> _Records to use_
________________
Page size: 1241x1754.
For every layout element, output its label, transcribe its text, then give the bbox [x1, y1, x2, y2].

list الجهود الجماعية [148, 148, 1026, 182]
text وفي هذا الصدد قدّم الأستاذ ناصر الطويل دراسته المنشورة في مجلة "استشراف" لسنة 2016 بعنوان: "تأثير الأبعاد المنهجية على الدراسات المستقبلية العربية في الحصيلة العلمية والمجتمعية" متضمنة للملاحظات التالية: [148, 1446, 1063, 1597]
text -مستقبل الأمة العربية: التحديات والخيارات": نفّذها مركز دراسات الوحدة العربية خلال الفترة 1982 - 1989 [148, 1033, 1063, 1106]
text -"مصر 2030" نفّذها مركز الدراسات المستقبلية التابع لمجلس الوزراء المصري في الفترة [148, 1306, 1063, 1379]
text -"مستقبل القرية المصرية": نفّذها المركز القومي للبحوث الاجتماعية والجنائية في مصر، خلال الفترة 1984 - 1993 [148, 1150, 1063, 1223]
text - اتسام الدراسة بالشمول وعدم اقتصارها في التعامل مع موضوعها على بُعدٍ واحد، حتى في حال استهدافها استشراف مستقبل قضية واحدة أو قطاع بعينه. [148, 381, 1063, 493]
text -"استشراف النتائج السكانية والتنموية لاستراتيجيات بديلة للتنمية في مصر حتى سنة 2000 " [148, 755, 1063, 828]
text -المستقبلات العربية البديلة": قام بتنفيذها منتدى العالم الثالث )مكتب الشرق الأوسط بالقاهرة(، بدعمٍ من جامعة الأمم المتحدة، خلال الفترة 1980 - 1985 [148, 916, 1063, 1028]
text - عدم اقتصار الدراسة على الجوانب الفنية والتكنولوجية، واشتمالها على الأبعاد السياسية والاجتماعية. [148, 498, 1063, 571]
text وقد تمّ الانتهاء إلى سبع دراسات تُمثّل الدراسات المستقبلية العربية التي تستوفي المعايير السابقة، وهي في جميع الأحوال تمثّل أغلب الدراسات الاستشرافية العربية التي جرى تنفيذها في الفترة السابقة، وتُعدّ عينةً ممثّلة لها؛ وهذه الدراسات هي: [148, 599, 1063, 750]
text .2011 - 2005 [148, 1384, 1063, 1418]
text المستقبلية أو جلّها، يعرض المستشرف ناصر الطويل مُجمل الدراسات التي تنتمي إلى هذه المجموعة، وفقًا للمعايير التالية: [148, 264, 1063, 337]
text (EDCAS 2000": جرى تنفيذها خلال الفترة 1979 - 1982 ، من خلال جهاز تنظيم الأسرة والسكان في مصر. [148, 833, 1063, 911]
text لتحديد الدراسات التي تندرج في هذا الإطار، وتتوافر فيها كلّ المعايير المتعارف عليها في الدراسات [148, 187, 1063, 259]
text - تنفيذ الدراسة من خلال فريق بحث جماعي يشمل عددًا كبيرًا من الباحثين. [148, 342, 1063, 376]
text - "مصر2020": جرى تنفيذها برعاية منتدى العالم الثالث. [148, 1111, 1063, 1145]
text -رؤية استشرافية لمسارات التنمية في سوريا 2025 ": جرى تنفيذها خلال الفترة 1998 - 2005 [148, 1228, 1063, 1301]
________________
> _Work to complete_
Scan the entries and show every line in which the word "ناصر" is found.

> _Expected answer_
text وفي هذا الصدد قدّم الأستاذ ناصر الطويل دراسته المنشورة في مجلة "استشراف" لسنة 2016 بعنوان: "تأثير الأبعاد المنهجية على الدراسات المستقبلية العربية في الحصيلة العلمية والمجتمعية" متضمنة للملاحظات التالية: [148, 1446, 1063, 1597]
text المستقبلية أو جلّها، يعرض المستشرف ناصر الطويل مُجمل الدراسات التي تنتمي إلى هذه المجموعة، وفقًا للمعايير التالية: [148, 264, 1063, 337]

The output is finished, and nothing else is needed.